A. Prolactin is a hormone secreted by the pituitary gland. As its name implies, the principal function of prolactin is to initiate and maintain lactation or milk production. Excessive blood levels of prolactin (hyperprolactinemia) may cause menstrual irregularities or cessation of menstrual periods.

Galactorrhea, a discharge of milk from the breasts, is common in women with hyperprolactinemia and may occur in men as well. High prolactin levels in men may lead to impotence, loss of libido and infertility.

Of greatest concern when prolactin levels are elevated is a prolactin-secreting tumor (prolactinoma) of the pituitary. Prolactinomas are the most common pituitary tumor; they occur with greatest frequency in women between the ages of 20 and 35.

But there are many other causes of hyperprolactinemia. These include pregnancy, stress, an underactive thyroid, kidney failure, polycystic ovary disease and other tumors of the pituitary gland or in the tissues near the pituitary. Also, hyperprolactinemia can be caused by a large number of drugs, particularly those used to treat hypertension, depression and other psychiatric conditions.

There is a good chance your elevated prolactin is due to some benign condition. However, if no other explanation can be found, you should have an MRI (magnetic resonance imaging) scan of your pituitary to exclude a pituitary tumor. Most prolactinomas in women are small, but continued growth when untreated can produce visual disturbances, headaches and other symptoms.

Q. I am hoping you can give me some information on Accutane. I am trying to decide whether or not to take it. I want to know what it is, how it works, and its possible side effects.

A. Accutane, the trade name for isotretinoin, is a drug that resembles vitamin A and is very effective in the treatment of cystic acne. The exact way the drug works is unknown. Because Accutane has several adverse effects that can be extremely serious, its use is limited to individuals with severe, disfiguring, cystic acne that has not responded to other forms of therapy.

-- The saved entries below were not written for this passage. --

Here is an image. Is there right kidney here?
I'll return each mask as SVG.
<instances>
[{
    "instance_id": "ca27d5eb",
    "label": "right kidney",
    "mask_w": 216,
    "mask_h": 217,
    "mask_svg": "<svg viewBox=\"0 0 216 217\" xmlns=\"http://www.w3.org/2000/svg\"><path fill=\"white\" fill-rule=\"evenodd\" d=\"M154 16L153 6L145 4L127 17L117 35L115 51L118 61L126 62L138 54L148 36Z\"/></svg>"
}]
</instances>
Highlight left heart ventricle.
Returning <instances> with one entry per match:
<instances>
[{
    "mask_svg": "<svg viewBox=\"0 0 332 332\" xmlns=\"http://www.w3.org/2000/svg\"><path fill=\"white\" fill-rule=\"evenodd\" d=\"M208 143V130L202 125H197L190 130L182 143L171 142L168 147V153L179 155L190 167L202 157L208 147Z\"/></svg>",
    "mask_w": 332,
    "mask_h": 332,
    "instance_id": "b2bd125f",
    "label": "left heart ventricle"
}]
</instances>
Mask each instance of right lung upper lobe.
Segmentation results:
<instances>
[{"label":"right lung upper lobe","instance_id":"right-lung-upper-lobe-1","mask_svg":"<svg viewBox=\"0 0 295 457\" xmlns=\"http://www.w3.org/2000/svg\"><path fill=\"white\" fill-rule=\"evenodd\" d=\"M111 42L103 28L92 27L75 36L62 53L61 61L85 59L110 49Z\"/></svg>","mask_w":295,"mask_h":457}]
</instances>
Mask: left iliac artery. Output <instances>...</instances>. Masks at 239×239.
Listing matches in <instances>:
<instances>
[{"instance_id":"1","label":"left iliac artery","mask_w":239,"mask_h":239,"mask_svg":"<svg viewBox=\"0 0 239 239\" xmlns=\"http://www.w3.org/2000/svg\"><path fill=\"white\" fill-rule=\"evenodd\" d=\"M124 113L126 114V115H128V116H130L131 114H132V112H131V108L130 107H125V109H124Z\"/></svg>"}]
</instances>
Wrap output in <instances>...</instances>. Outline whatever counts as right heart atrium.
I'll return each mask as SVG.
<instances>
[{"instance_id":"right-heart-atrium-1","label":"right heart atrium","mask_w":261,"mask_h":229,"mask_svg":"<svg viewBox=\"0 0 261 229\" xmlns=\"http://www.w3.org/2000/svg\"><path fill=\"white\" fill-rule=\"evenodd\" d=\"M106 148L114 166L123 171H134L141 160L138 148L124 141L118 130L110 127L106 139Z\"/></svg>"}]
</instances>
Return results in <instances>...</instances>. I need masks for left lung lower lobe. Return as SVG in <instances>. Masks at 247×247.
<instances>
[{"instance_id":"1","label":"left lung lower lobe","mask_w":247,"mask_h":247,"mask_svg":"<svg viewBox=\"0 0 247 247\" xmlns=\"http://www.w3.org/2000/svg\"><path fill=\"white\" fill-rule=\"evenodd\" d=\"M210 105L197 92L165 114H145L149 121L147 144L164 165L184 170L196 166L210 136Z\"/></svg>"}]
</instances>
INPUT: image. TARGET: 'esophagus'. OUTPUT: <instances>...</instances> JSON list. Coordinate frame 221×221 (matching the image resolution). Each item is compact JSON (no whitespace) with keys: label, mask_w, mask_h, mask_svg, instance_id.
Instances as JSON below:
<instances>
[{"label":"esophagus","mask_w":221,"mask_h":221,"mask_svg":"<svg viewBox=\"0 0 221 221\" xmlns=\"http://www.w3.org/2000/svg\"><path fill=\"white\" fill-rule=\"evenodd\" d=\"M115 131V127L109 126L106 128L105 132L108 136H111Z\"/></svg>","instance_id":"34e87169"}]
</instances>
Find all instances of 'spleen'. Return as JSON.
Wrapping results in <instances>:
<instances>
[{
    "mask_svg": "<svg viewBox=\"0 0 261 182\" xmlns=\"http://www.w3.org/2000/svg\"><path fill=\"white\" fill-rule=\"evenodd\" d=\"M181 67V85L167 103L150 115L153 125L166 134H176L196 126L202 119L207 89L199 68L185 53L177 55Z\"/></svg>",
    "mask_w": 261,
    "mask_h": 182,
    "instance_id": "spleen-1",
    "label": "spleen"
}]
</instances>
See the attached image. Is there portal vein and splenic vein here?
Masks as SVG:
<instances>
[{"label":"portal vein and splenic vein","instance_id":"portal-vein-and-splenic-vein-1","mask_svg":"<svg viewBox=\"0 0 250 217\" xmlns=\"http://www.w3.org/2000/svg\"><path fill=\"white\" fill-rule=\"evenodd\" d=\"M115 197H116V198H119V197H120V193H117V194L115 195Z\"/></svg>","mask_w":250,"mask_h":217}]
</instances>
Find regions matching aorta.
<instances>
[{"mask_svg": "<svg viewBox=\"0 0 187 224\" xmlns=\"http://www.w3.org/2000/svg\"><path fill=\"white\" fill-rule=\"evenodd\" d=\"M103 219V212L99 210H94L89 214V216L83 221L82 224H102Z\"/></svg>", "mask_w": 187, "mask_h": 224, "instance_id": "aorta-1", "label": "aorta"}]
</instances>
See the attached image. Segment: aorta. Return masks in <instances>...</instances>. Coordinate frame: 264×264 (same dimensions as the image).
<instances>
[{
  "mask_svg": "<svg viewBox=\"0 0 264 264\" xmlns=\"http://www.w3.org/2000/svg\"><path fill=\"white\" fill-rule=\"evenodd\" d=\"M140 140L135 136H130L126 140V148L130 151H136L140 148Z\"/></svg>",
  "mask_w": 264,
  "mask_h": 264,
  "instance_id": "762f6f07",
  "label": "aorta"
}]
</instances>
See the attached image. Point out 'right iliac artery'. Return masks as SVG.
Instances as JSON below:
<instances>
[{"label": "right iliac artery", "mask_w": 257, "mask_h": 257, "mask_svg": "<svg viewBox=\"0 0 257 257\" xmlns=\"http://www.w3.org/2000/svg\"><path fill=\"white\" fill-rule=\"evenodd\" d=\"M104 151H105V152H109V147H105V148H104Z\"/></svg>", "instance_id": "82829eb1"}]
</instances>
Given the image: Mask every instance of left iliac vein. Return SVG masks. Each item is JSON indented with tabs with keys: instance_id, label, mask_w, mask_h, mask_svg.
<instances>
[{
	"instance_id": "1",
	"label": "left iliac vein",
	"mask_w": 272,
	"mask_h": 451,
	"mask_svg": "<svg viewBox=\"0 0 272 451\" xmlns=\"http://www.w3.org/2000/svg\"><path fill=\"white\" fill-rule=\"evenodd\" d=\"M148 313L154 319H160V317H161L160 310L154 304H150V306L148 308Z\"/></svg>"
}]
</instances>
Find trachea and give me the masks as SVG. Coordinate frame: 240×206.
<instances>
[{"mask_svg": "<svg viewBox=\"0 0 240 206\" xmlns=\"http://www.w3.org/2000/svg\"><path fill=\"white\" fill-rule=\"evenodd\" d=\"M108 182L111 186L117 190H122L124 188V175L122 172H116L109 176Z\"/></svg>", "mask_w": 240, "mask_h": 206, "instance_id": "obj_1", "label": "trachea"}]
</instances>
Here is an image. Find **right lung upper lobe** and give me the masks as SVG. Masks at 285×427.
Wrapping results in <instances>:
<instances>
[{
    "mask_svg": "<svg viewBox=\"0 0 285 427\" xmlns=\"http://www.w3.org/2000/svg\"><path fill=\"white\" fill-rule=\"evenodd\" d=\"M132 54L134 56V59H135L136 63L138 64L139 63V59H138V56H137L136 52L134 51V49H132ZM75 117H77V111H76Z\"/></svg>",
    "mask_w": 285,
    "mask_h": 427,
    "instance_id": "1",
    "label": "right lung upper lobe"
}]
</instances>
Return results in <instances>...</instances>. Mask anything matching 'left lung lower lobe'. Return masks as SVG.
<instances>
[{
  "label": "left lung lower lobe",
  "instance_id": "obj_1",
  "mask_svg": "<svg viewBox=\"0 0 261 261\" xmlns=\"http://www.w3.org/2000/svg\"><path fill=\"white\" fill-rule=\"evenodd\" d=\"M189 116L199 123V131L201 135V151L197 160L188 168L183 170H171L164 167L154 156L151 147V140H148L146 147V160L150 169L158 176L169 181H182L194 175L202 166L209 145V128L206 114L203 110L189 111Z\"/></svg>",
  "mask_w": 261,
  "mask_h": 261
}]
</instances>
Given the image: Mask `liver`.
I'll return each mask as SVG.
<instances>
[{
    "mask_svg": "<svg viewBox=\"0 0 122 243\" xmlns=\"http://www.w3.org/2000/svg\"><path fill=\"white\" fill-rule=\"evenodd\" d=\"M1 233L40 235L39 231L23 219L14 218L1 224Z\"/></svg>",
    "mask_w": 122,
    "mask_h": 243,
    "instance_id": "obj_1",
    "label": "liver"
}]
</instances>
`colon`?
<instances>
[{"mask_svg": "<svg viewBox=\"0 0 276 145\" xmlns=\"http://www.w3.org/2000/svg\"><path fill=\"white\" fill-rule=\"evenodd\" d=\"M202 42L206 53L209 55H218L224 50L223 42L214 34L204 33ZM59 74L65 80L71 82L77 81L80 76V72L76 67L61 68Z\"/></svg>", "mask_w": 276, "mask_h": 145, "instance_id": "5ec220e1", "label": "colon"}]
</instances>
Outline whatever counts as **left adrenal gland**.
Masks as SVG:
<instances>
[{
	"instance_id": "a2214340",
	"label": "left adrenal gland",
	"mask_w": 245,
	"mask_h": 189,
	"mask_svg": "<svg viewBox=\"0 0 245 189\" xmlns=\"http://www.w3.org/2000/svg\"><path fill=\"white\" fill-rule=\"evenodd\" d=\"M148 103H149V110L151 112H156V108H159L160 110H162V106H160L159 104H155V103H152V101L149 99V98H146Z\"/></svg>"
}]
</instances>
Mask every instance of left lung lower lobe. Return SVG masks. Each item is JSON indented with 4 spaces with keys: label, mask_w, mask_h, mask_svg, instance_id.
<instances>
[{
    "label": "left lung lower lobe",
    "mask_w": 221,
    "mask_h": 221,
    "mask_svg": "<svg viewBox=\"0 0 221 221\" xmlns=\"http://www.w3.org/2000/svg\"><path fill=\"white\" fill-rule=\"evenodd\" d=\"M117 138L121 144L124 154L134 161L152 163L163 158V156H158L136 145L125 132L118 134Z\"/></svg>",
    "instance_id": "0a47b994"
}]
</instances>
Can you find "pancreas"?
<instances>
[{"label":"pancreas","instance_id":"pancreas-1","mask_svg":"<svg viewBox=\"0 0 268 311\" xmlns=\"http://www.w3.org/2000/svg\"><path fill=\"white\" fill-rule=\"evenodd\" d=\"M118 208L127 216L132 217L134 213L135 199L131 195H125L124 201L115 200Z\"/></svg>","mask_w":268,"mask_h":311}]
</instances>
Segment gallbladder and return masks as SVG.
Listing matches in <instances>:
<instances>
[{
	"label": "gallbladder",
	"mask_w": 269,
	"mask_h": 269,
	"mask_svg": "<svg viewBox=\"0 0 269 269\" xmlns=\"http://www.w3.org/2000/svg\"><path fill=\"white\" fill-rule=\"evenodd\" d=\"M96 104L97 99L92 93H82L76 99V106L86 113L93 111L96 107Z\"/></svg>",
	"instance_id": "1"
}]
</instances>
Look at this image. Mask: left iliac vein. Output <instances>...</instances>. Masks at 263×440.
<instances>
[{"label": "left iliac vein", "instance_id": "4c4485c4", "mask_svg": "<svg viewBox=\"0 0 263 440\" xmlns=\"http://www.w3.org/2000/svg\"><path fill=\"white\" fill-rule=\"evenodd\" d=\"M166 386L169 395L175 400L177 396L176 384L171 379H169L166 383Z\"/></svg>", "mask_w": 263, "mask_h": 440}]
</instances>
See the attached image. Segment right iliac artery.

Cheilitis (redness of the lips and cracks at the corners of the mouth) occurs in about 90 percent of those taking Accutane; nearly 40 percent develop conjunctivitis, 16 percent complain of pains in joints or muscles, and 25 percent have a significant rise in their blood triglyceride levels, a risk factor for coronary heart disease and pancreatitis.

Less common side effects include dry skin, reduced night vision, clouding of the cornea, elevations of liver enzymes that may progress to hepatitis, and increased intracranial pressure (pseudotumor cerebri) resulting in headaches, visual disturbances, nausea and vomiting. Most of these side effects stop when the drug is discontinued, but some persist.

The greatest danger, however, is the extremely high risk of serious fetal abnormalities if a woman becomes pregnant while taking Accutane. Accordingly, any woman of childbearing age must meet the following conditions before taking Accutane: unresponsiveness of severe cystic acne to other treatments; reliability in carrying out instructions and following contraceptive measures; and a negative pregnancy test obtained within two weeks of starting treatment. A reliable form of contraception must be used not only during treatment but also for one month before starting and one month after stopping treatment. In fact, it is recommended that two effective forms of contraception be used simultaneously. Treatment is started on the second or third day after a normal menstrual period follows a negative pregnancy test.

Obviously, initiation of Accutane treatment requires thoughtful discussions with your doctor and careful follow-up during treatment. Women with child-bearing potential must even sign a consent form before starting therapy.

Dr. Margolis is professor of medicine and biological chemistry at the Johns Hopkins School of Medicine and associate dean for faculty affairs at the school.